Pongpen Ruengvirayudh, a deputy governor at the Bank of Thailand, said yesterday that the central bank sees a greater possibility of further inflows, with Japan's new monetary policies at the centre of its radar. With more liquidity in global financial markets, some would seep into Thailand. However, as the US property market stabilises, some could also be diverted into that sector.
The situation is shaky with some factors to watch. For now, they are the policy of the Bank of Japan's new governor and the economic conditions in the euro zone, she added.
Yesterday, the Bank of Japan (BOJ) decided to maintain the policy rate at near zero, but more easing measures are expected. Haruhiko Kuroda, a finance veteran and the Asian Development Bank's head, who is a strong supporter of monetary easing, is likely to be confirmed by parliament as the next BOJ governor in the coming weeks.
The 68-year-old Kuroda has long criticised the BOJ for doing too little to lift the economy and is seen as likely to lead a fresh drive for more spending and aggressive easing to beat deflation, putting him squarely in Prime Minister Shinzo Abe's policy camp.
As US Federal Reserve chairman Ben Bernanke has signalled continuation in quantitative easing, other central banks are expected to follow to boost their economies.
An economist at TMB Bank said the baht could return to the pre-1997-crisis level of 25 per US dollar in a few years. Nomura Research expects the unit to end the year at 29.1 before edging up to 28.6 next year.
Nomura predicts the baht to rise to 29.5 this quarter, stay at 29.5 next quarter, then move up again to 29.2 in the third quarter and 29.1 in the last quarter.
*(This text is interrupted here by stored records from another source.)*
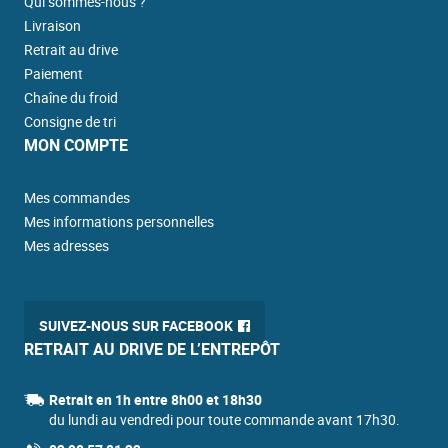
Qui sommes-nous ?
Livraison
Retrait au drive
Paiement
Chaîne du froid
Consigne de tri
MON COMPTE
Mes commandes
Mes informations personnelles
Mes adresses
SUIVEZ-NOUS SUR FACEBOOK
RETRAIT AU DRIVE DE L’ENTREPÔT
Retrait en 1h entre 8h00 et 18h30
du lundi au vendredi pour toute commande avant 17h30.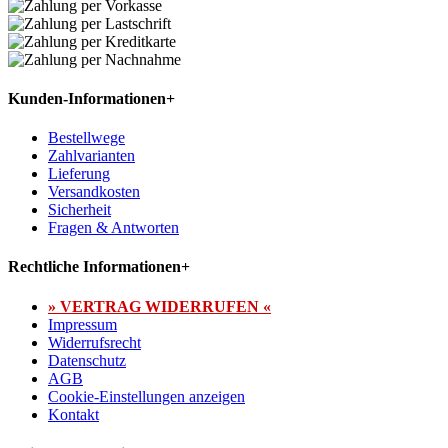
Kunden-Informationen
+
Bestellwege
Zahlvarianten
Lieferung
Versandkosten
Sicherheit
Fragen & Antworten
Rechtliche Informationen
+
» VERTRAG WIDERRUFEN «
Impressum
Widerrufsrecht
Datenschutz
AGB
Cookie-Einstellungen anzeigen
Kontakt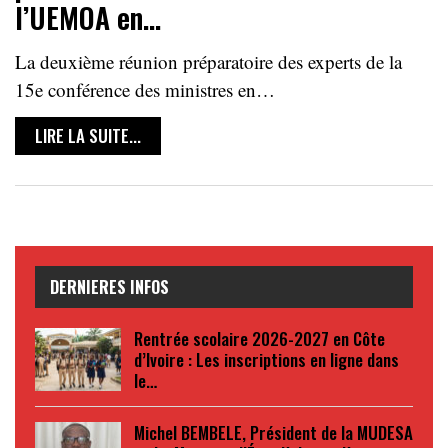
l’UEMOA en…
La deuxième réunion préparatoire des experts de la
15e conférence des ministres en…
LIRE LA SUITE...
DERNIERES INFOS
Rentrée scolaire 2026-2027 en Côte
d’Ivoire : Les inscriptions en ligne dans
le…
Michel BEMBELE, Président de la MUDESA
"The baht is not seen as overvalued, despite the 3.7-per-cent appreciation and 4.7-per-cent appreciation on a NEER [nominal effective exchange rate] basis over the past six months. Although this suggests there is still some room for the baht to appreciate based on fundamentals, this reason may weaken over the medium term given the likely narrowing of the current account surplus because of the strong domestic economy," the research house said. It also noted that only political intervention would stop this climb.
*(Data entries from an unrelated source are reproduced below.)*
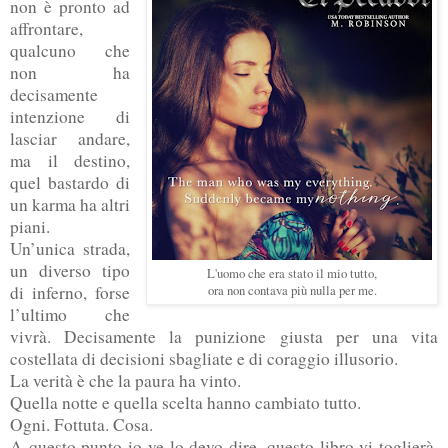
non è pronto ad
affrontare,
qualcuno che
non ha
decisamente
intenzione di
lasciar andare,
ma il destino,
quel bastardo di
un karma ha altri
piani.
Un’unica strada,
un diverso tipo
L'uomo che era stato il mio tutto,
di inferno, forse
ora non contava più nulla per me.
l’ultimo che
vivrà. Decisamente la punizione giusta per una vita
costellata di decisioni sbagliate e di coraggio illusorio.
La verità è che la paura ha vinto.
Quella notte e quella scelta hanno cambiato tutto.
Ogni. Fottuta. Cosa.
A questo punto io ve lo devo dire, questo libro vi toglierà,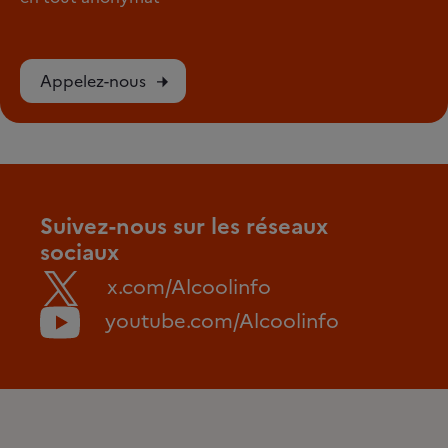
Appelez-nous
Suivez-nous sur les réseaux
sociaux
x.com/Alcoolinfo
youtube.com/Alcoolinfo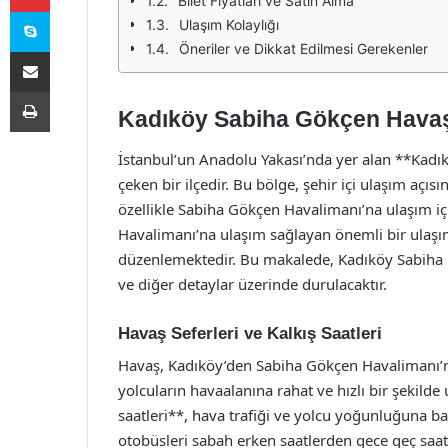
Bilet Fiyatları ve Satın Alma
Skype
Ulaşım Kolaylığı
Öneriler ve Dikkat Edilmesi Gerekenler
E-Posta ile paylaş
Yazdır
Kadıköy Sabiha Gökçen Havaş 
İstanbul’un Anadolu Yakası’nda yer alan **Kadı
çeken bir ilçedir. Bu bölge, şehir içi ulaşım aç
özellikle Sabiha Gökçen Havalimanı’na ulaşım iç
Havalimanı’na ulaşım sağlayan önemli bir ulaşım
düzenlemektedir. Bu makalede, Kadıköy Sabiha Gökç
ve diğer detaylar üzerinde durulacaktır.
Havaş Seferleri ve Kalkış Saatleri
Havaş, Kadıköy’den Sabiha Gökçen Havalimanı’na
yolcuların havaalanına rahat ve hızlı bir şekild
saatleri**, hava trafiği ve yolcu yoğunluğuna bağ
otobüsleri sabah erken saatlerden gece geç saat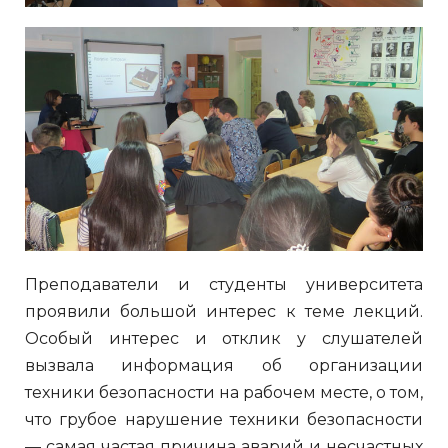
Преподаватели и студенты университета
проявили большой интерес к теме лекций.
Особый интерес и отклик у слушателей
вызвала информация об организации
техники безопасности на рабочем месте, о том,
что грубое нарушение техники безопасности
— самая частая причина аварий и несчастных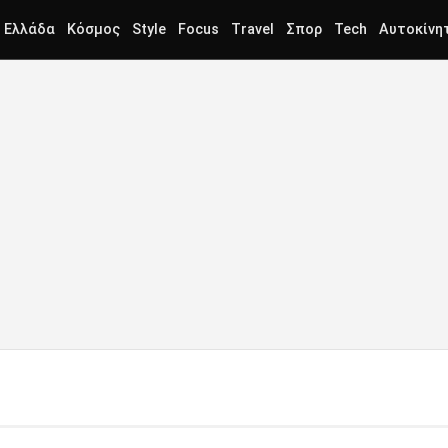
Ελλάδα
Κόσμος
Style
Focus
Travel
Σπορ
Tech
Αυτοκίνη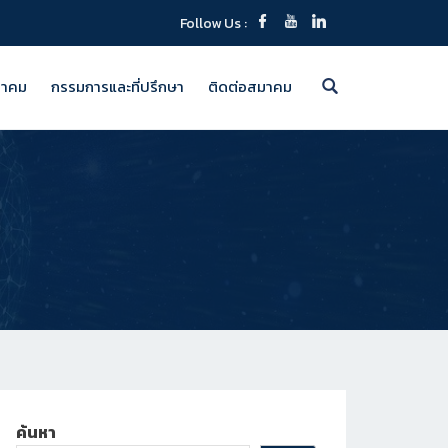
Follow Us :
มาคม
กรรมการและที่ปรึกษา
ติดต่อสมาคม
ค้นหา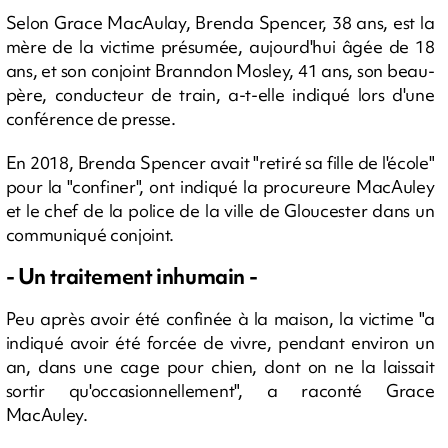
Selon Grace MacAulay, Brenda Spencer, 38 ans, est la
mère de la victime présumée, aujourd'hui âgée de 18
ans, et son conjoint Branndon Mosley, 41 ans, son beau-
père, conducteur de train, a-t-elle indiqué lors d'une
conférence de presse.
En 2018, Brenda Spencer avait "retiré sa fille de l'école"
pour la "confiner", ont indiqué la procureure MacAuley
et le chef de la police de la ville de Gloucester dans un
communiqué conjoint.
- Un traitement inhumain -
Peu après avoir été confinée à la maison, la victime "a
indiqué avoir été forcée de vivre, pendant environ un
an, dans une cage pour chien, dont on ne la laissait
sortir qu'occasionnellement", a raconté Grace
MacAuley.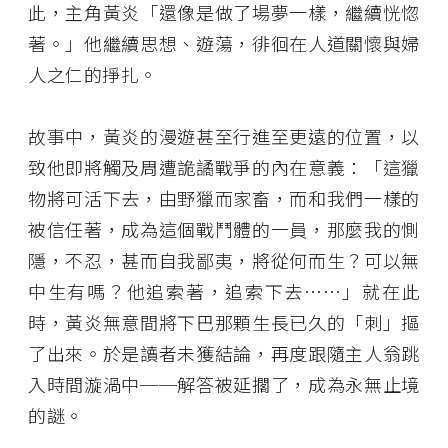
此，主角黃炎「還像是做了場夢一樣，繼續恍惚
著。」他繼續思想、遊蕩，徘徊在人道關懷與婦
人之仁的掙扎。
故事中，黃炎的漫遊甚至行進至更遠的位置，以
致他即將觸及周遭詭譎戰爭的內在意義：「這獵
物將可活下去，由野獵而家畜，而和我們一樣的
被信任著，成為這個戰鬥體的一員，那麼我的惻
隱，不忍，甚而自我鄙夷，將從何而生？可以無
中生有嗎？他追索著，追索下去⋯⋯」就在此
時，黃炎無意間將下巴那顆生長已久的「刺」摳
了出來。於是讀者未獲結論，再度跟隨主人翁跳
入時間漩渦中──解答被延擱了，成為永無止境
的謎。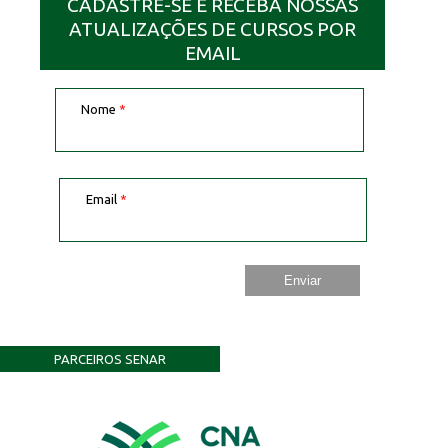
CADASTRE-SE E RECEBA NOSSAS
ATUALIZAÇÕES DE CURSOS POR
EMAIL
Nome
*
Email
*
PARCEIROS SENAR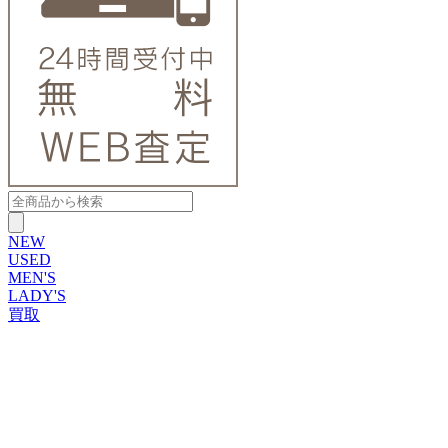
NEW
USED
MEN'S
LADY'S
買取
ROLEX
ブランドから探す
ブランドから探す
TUDOR
OMEGA
CARTIER
PATEK PHILIPPE
AUDEMARS PIGUET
The baht was unchanged yesterday at 29.73 per dollar as of 3.51pm in Bangkok, according to data compiled by Bloomberg.
Pongpen said that for now, capital inflows have slowed down while the baht is more stable after more US dollar purchases by domestic investors, particularly for direct investment in other countries. Her comment that a stronger baht is not always a "bad thing" suggests that gains in the baht may be tolerated, which will help encourage more inflows.
"Thailand's economy is relatively stronger and the baht may continue to see appreciation pressure," said Koji Fukaya, CEO and currency strategist of FPG Securities in Tokyo.
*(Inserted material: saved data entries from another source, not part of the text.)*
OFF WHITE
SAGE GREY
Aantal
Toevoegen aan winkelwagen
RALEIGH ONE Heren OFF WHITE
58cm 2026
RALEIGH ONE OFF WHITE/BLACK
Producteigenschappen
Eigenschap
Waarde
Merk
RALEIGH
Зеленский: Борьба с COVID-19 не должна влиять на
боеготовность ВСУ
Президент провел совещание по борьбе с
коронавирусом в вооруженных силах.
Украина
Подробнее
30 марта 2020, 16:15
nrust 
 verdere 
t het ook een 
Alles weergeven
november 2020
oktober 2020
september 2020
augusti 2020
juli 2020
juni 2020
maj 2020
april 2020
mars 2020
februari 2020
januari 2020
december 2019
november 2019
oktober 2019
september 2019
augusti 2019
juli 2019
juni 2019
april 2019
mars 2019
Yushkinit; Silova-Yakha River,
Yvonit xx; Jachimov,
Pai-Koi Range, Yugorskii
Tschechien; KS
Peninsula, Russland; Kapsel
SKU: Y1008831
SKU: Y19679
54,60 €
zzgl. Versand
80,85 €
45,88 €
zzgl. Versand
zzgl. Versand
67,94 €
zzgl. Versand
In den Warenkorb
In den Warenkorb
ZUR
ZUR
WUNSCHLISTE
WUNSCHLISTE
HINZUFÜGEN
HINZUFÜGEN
Pongpen said most foreign capital went to the Thai bond market.
For now, the baht was relatively steady due partly to more US dollar purchases of domestic investors, including those investing overseas, and importers needing greenbacks for payment of products and services. That balances the baht and dollar.
To ease the baht's appreciation, the central bank last year implemented the Master Plan on Capital Movement's first phase, which is expected to be finished by the end of this year. The second phase, which will start early next year, may make it easier for small players to invest overseas directly without any trading through intermediaries like private funds or asset management companies.
"Now, there may be some disagreement with the relaxation for small investors to directly invest in overseas securities. But such relaxation will happen, sooner or later," she said.
In the first phase, nine institutional investors are allowed to invest unlimited amounts overseas, while individual investors can make direct investments overseas next quarter.
More relaxation will follow, to focus more on tourism and trade. The central bank warned that overseas investments could involve some risks.